[FOM] iterative conception/cumulative hierarchy

[kremer at uchicago.edu]

Nik Weaver distinguishes two questions:

(1)  how we are to repair our naive ideas about sets ... in the face of the paradoxes.  (2)to what extent our modified understanding will support the ZFC axioms.

He points out that the idea of presupposition/metaphysical dependence is supposed to be an answer to (1) but not (a full answer) to (2).  He then makes two points.

(a)  in order to block the paradoxes, we need to agree that dependence is well-founded. This seems unjustified without reverting to a temporal or spatial metaphor.

(b) Even if metaphysical dependence is well-founded, we do not have a clear statement of conditions under which a given concept has an extension. He considers "a concept has an extension if the objects falling under its hereditary closure are well-founded under the "metaphysical dependence" relation," but claims that "the concept *set* would ... satisfy this condition." He asks how accepting a well-founded metaphysical dependence relation can "help us understand which concepts have extensions?  Specifically, how does it explain why the concept *set* fails to have an extension?"

On (a), I think the idea that dependence/presupposition is well-founded is intuitive and does not depend on spatial and temporal metaphors, but we may just have to leave matters there and agree to disagree.

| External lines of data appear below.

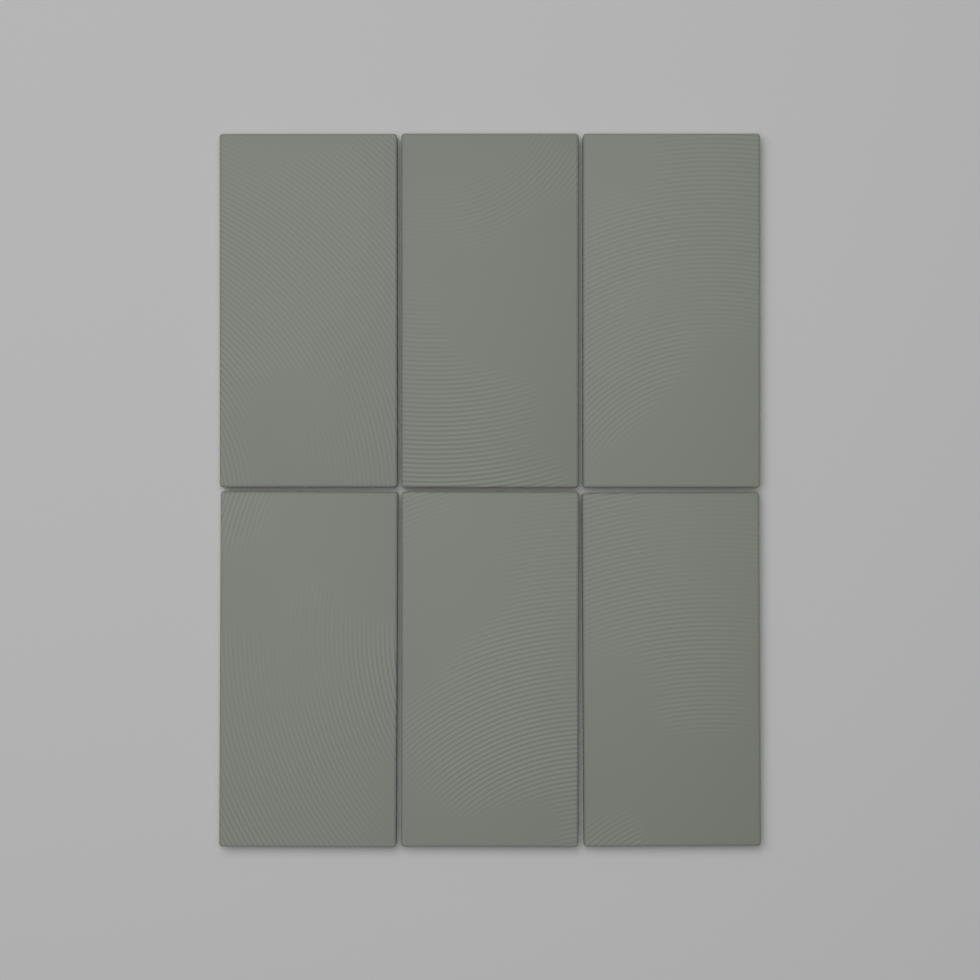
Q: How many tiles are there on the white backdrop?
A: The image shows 6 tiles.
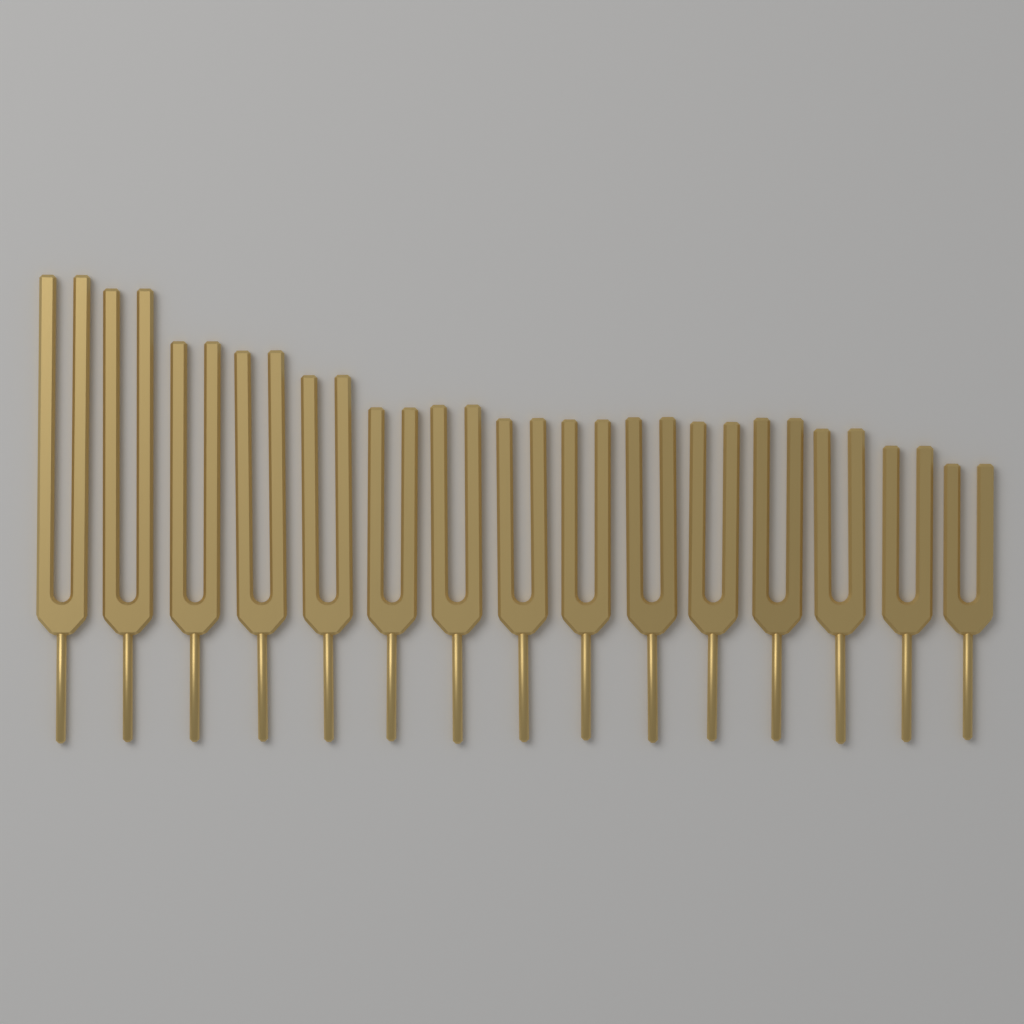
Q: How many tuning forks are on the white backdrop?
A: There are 15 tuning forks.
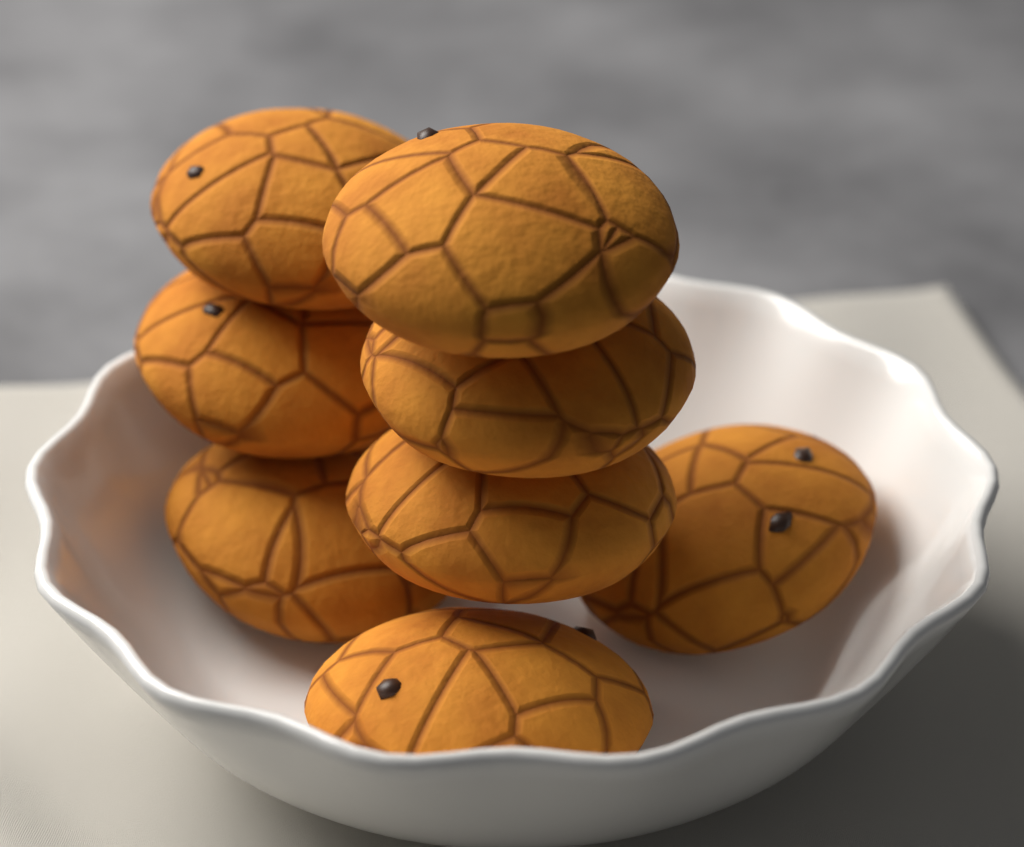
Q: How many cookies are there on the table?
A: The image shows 8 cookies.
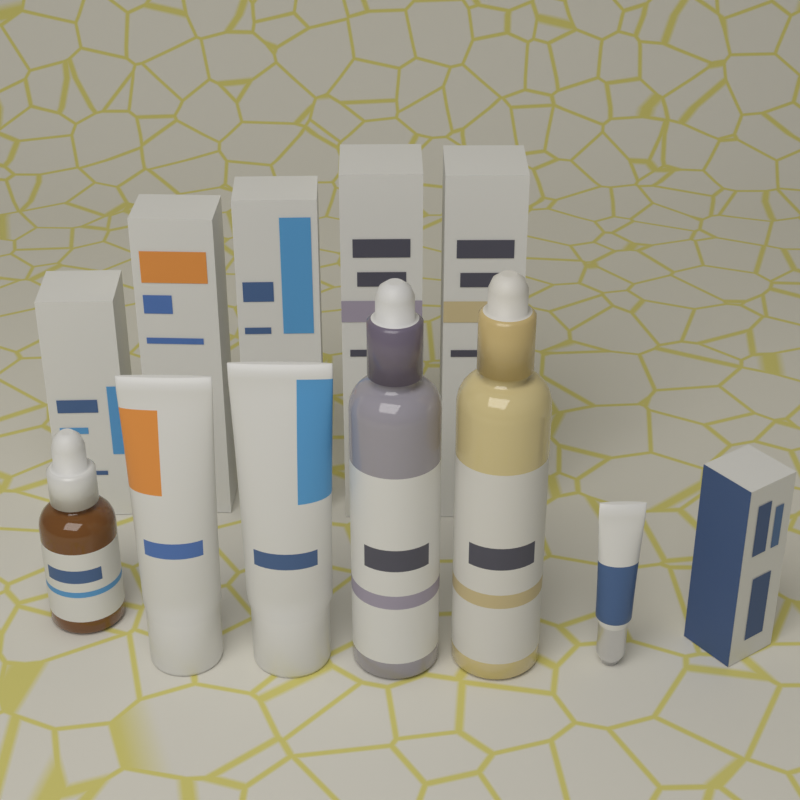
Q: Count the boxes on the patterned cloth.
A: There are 6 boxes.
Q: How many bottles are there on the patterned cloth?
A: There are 3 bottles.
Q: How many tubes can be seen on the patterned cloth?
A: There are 3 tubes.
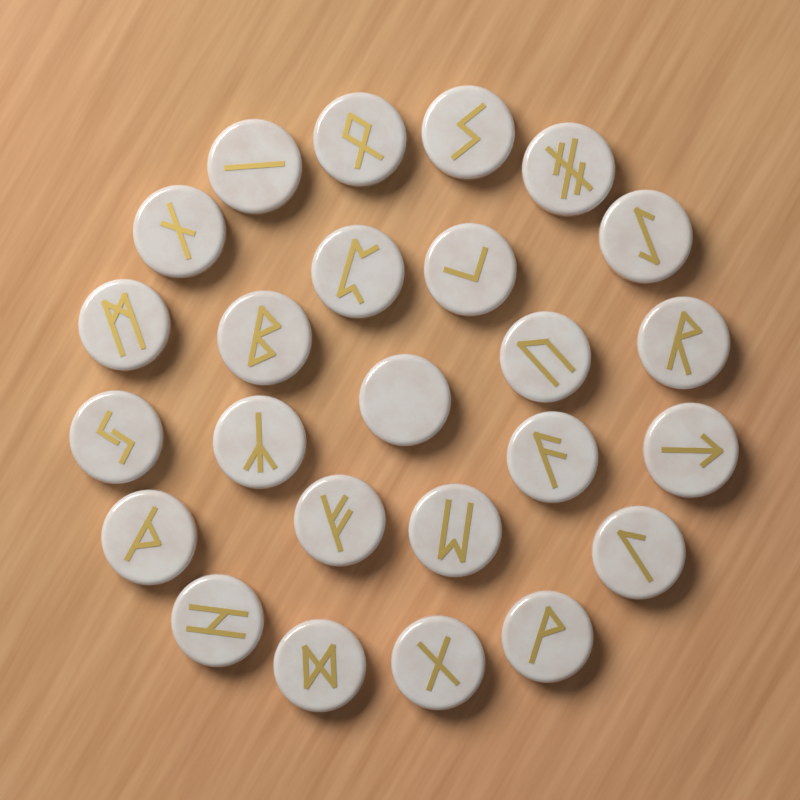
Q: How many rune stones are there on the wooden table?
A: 25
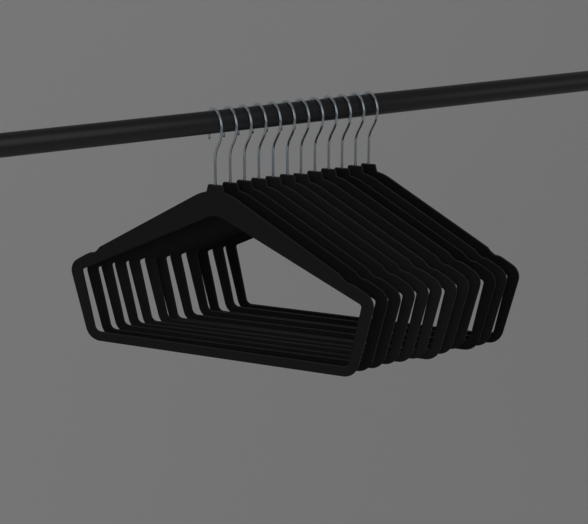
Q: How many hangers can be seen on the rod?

Perhaps others can do better.

On (b), though, I have two points.  First, I think that the presupposition idea is not giving us a sufficient condition for a concept to have an extension.  It is only giving us a necessary condition.  For this reason it cannot give us a positive criterion ("a concept has an extension if...." -- as in Weaver's attempted formulation) but only a negative criterion ("a concept fails to have an extension if..." -- or "if a concept has an extension, then...").  And that formulation is simply this:

If a concept has an extension, then that the hereditary closure of that extension is well-founded under the metaphysical dependence relation.  (I mean to be using "x is well-founded under the metaphysical dependence relation" in the same sense that Weaver uses it).

Put negatively:

If the hereditary closure of the extension of a concept would be non-well-founded under the metaphysical dependence relation were it to exist (as a set), then that concept does not have an extension.

My second point is that contrary what Weaver says, this  criterion *does* rule out the set of all sets.  The reason is simple:  if there is a set of all sets, S, then S is a member of S. And so there is an object in the hereditary closure of S, namely S itself, which is not well-founded under the metaphysical dependence relation.  (Since we are granting (a).)

Michael Kremer